EXERCISE BRIEF » The full set of entries is to be printed exactly, with pictures excluded.

*** Opening of DATA PROVIDED ***

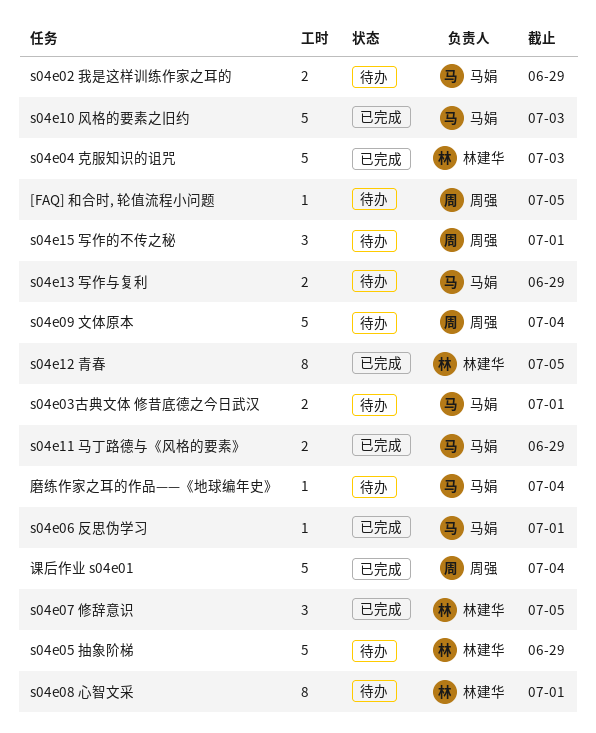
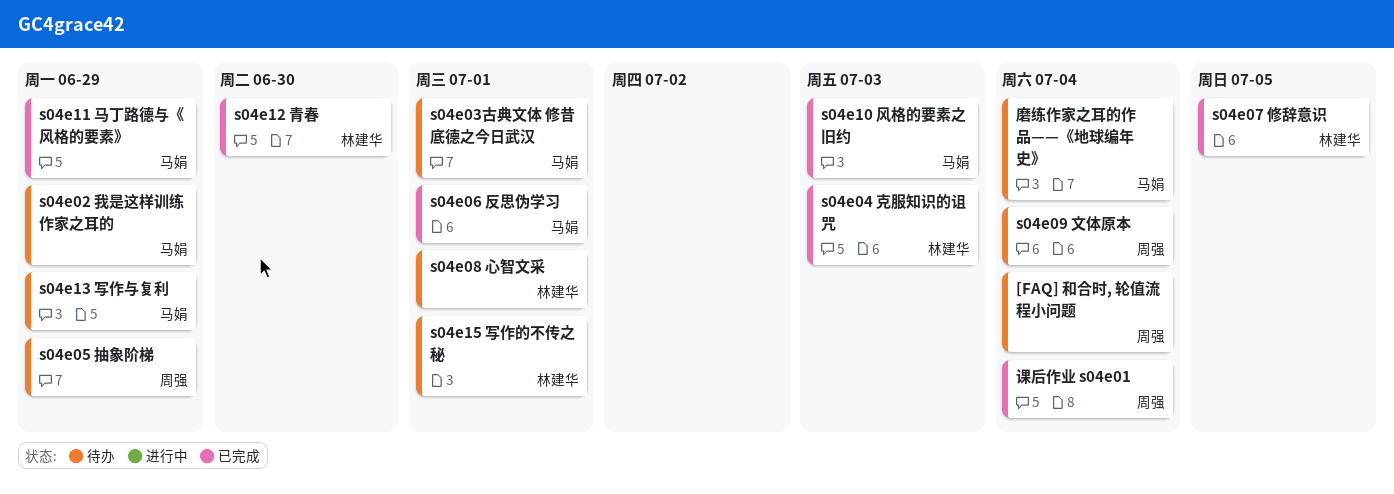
[FAQ] 和合时, 轮值流程小问题, due: Jul 5 -> Jul 4
s04e05 抽象阶梯, owner: 林建华 -> 周强
s04e12 青春, due: Jul 5 -> Jun 30
s04e15 写作的不传之秘, owner: 周强 -> 林建华

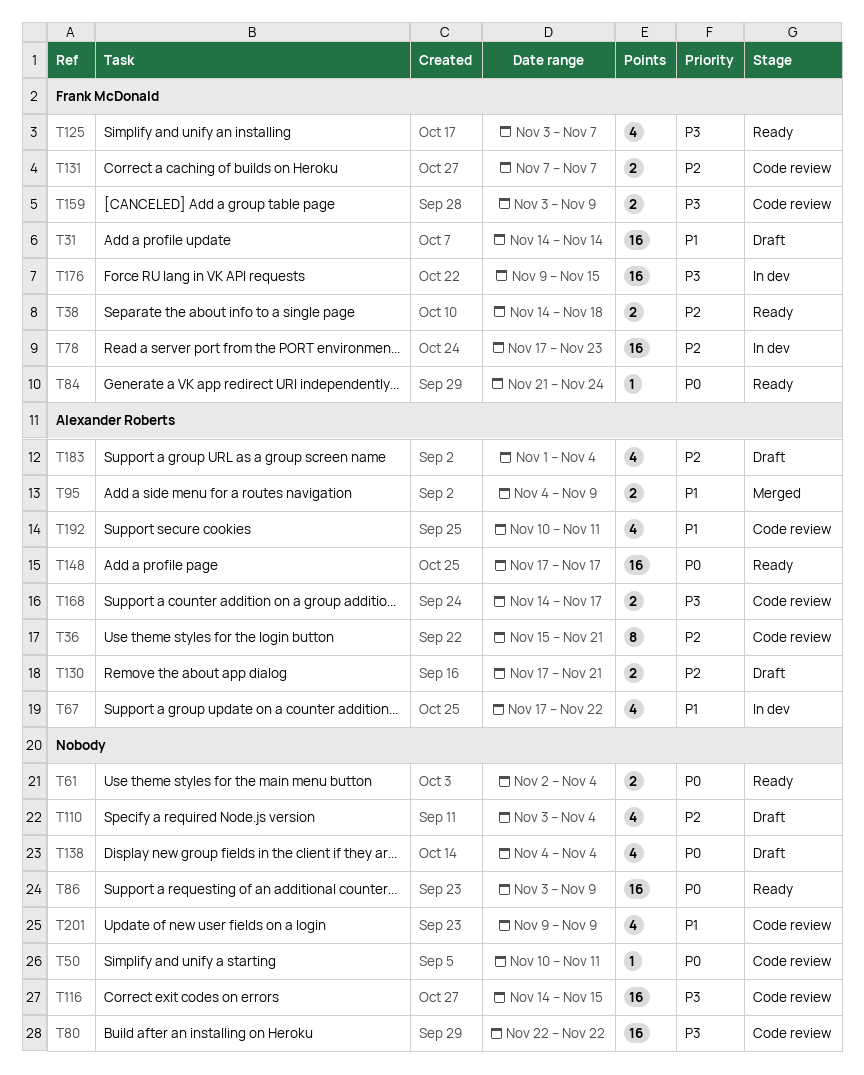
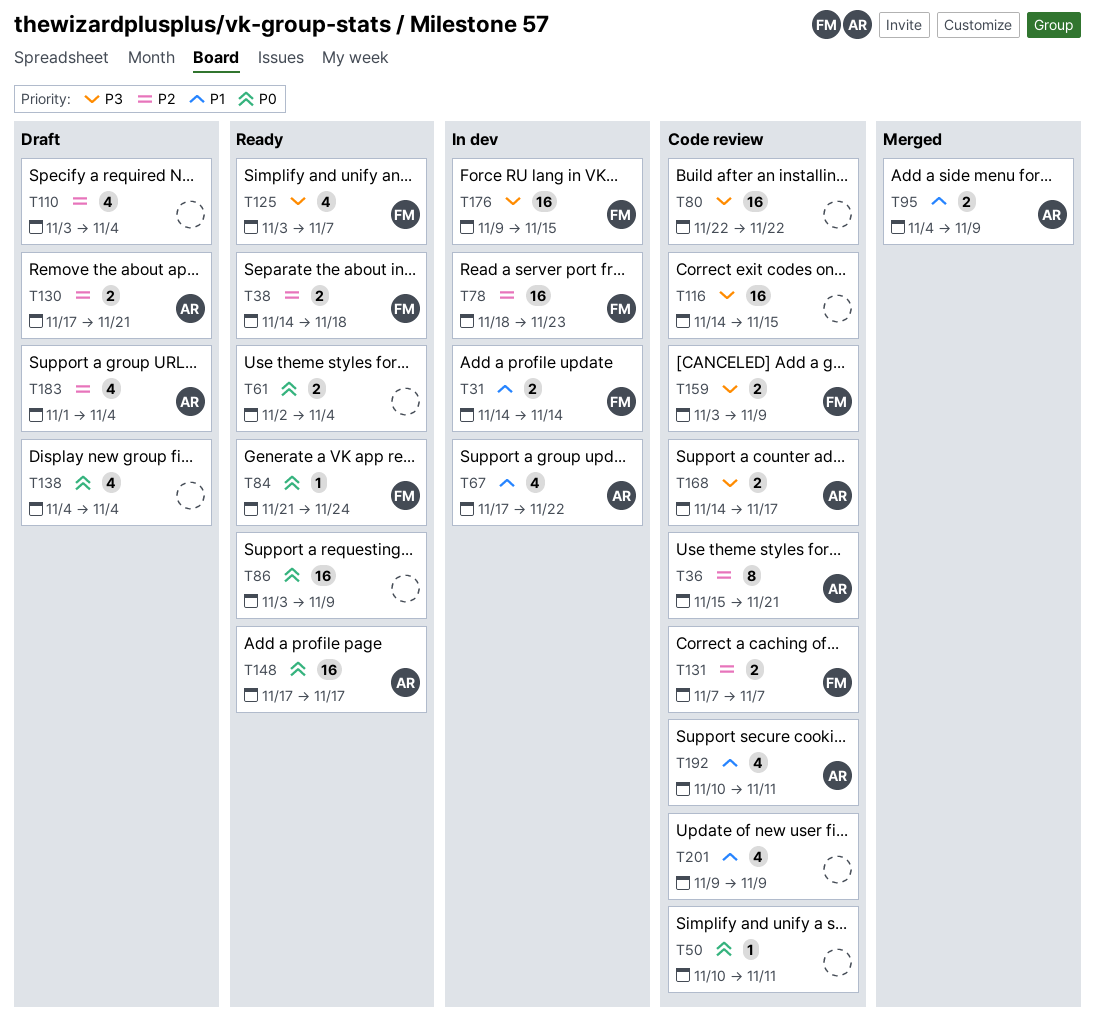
T31, status: Draft -> In dev
T31, estimate: 16 -> 2
T78, start: Nov 17 -> Nov 18

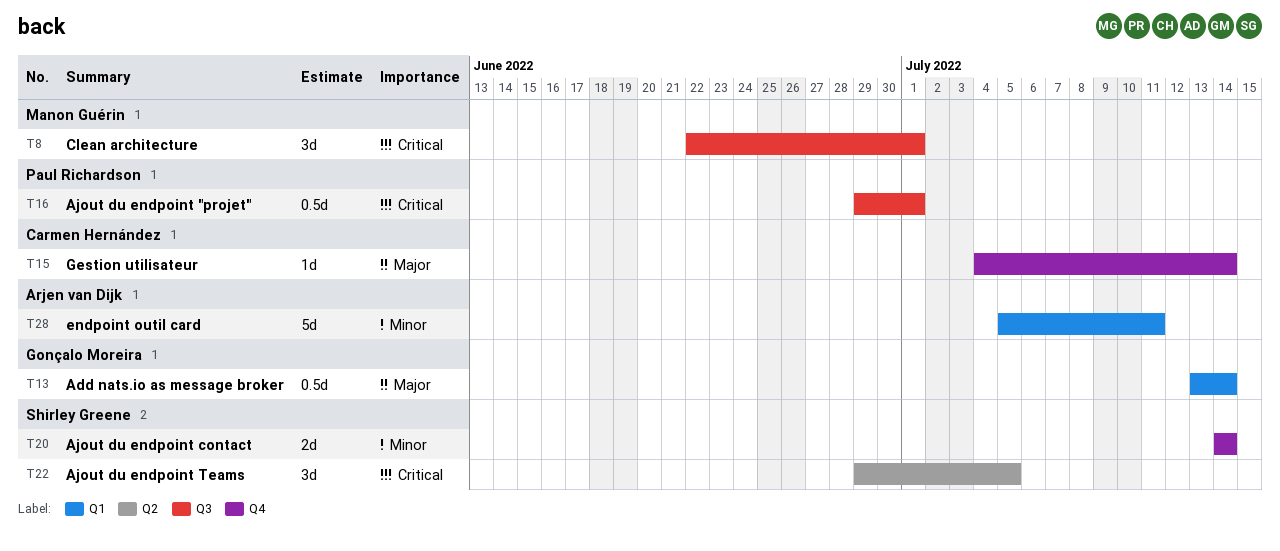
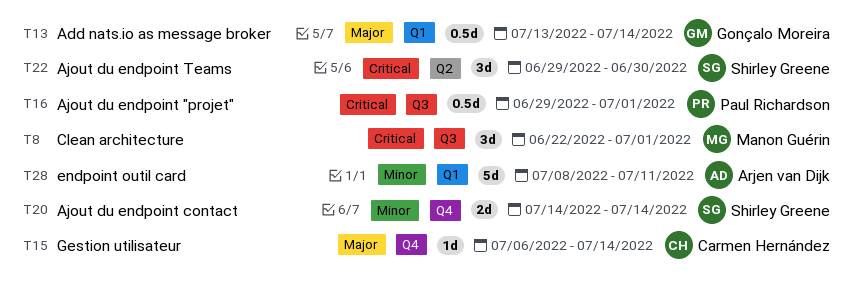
T15, start: Jul 4 -> Jul 6
T22, due: Jul 5 -> Jun 30
T28, start: Jul 5 -> Jul 8

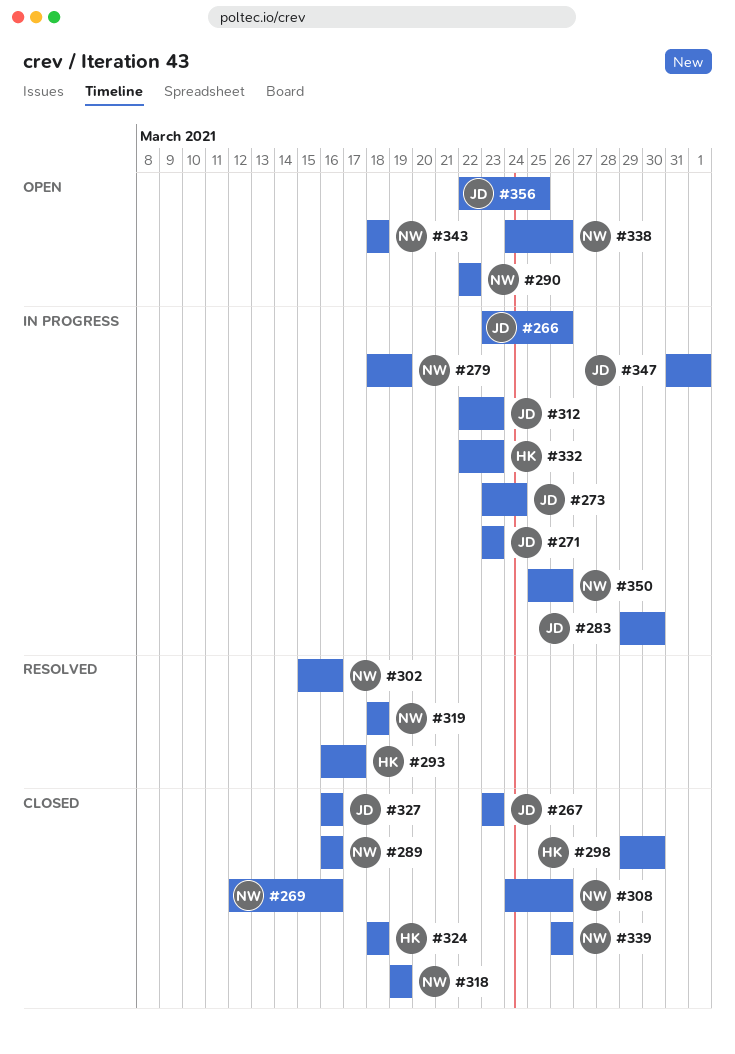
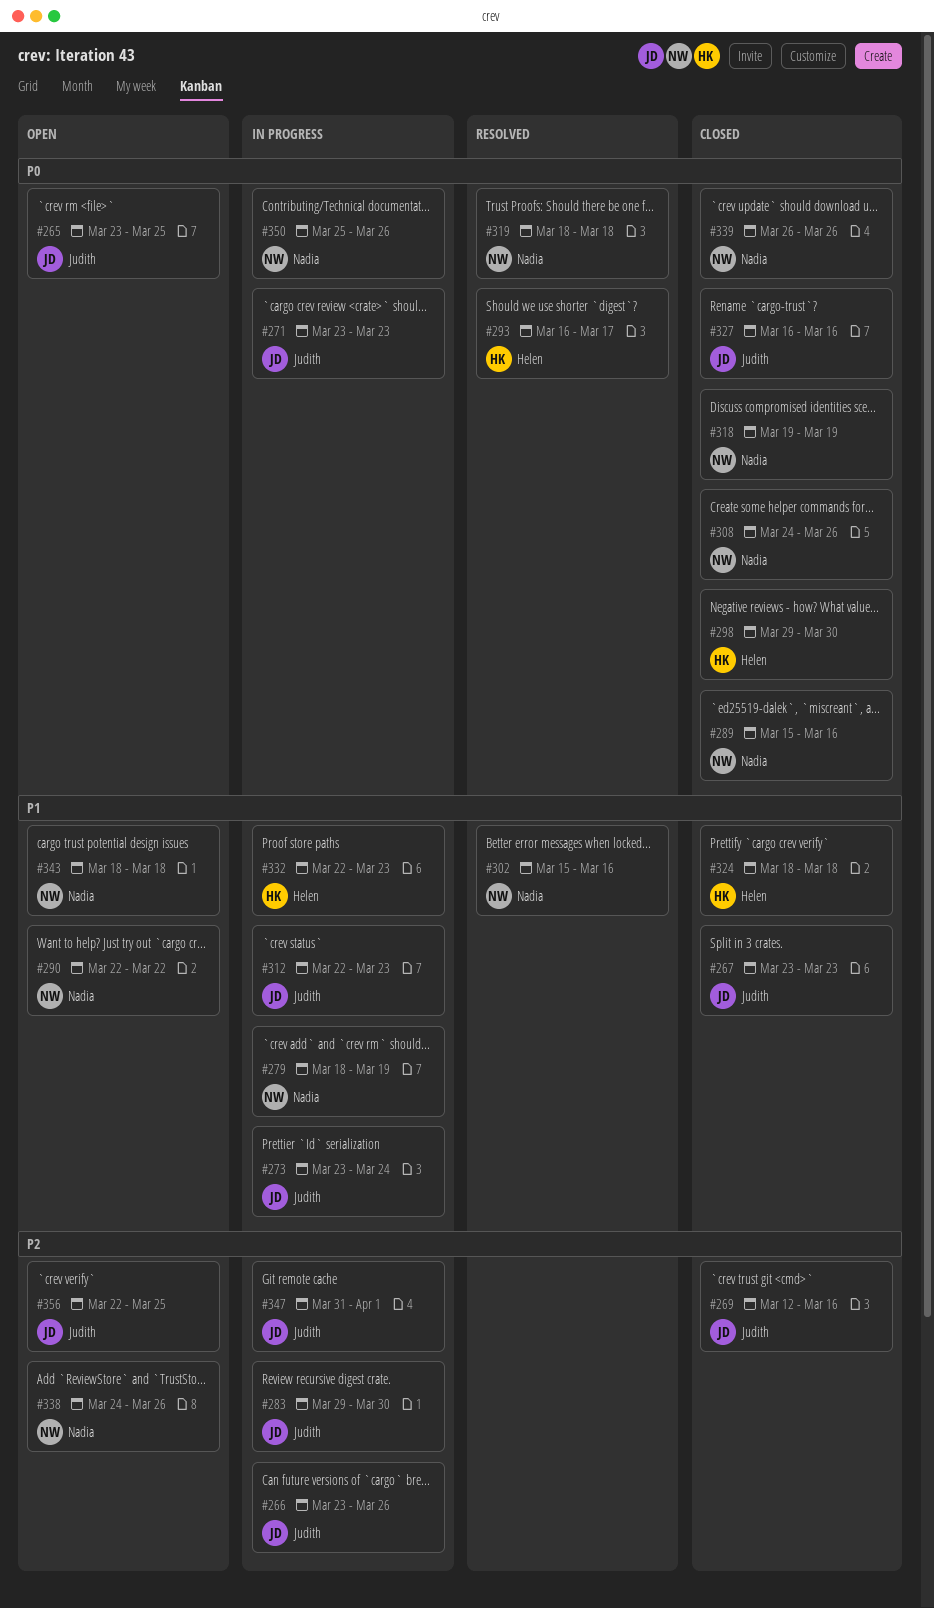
#265: none -> present
#269, owner: Nadia -> Judith
#289, start: Mar 16 -> Mar 15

*** Close of DATA PROVIDED ***

RESULT »
[FAQ] 和合时, 轮值流程小问题, due: Jul 5 -> Jul 4
s04e05 抽象阶梯, owner: 林建华 -> 周强
s04e12 青春, due: Jul 5 -> Jun 30
s04e15 写作的不传之秘, owner: 周强 -> 林建华

T31, status: Draft -> In dev
T31, estimate: 16 -> 2
T78, start: Nov 17 -> Nov 18

T15, start: Jul 4 -> Jul 6
T22, due: Jul 5 -> Jun 30
T28, start: Jul 5 -> Jul 8

#265: none -> present
#269, owner: Nadia -> Judith
#289, start: Mar 16 -> Mar 15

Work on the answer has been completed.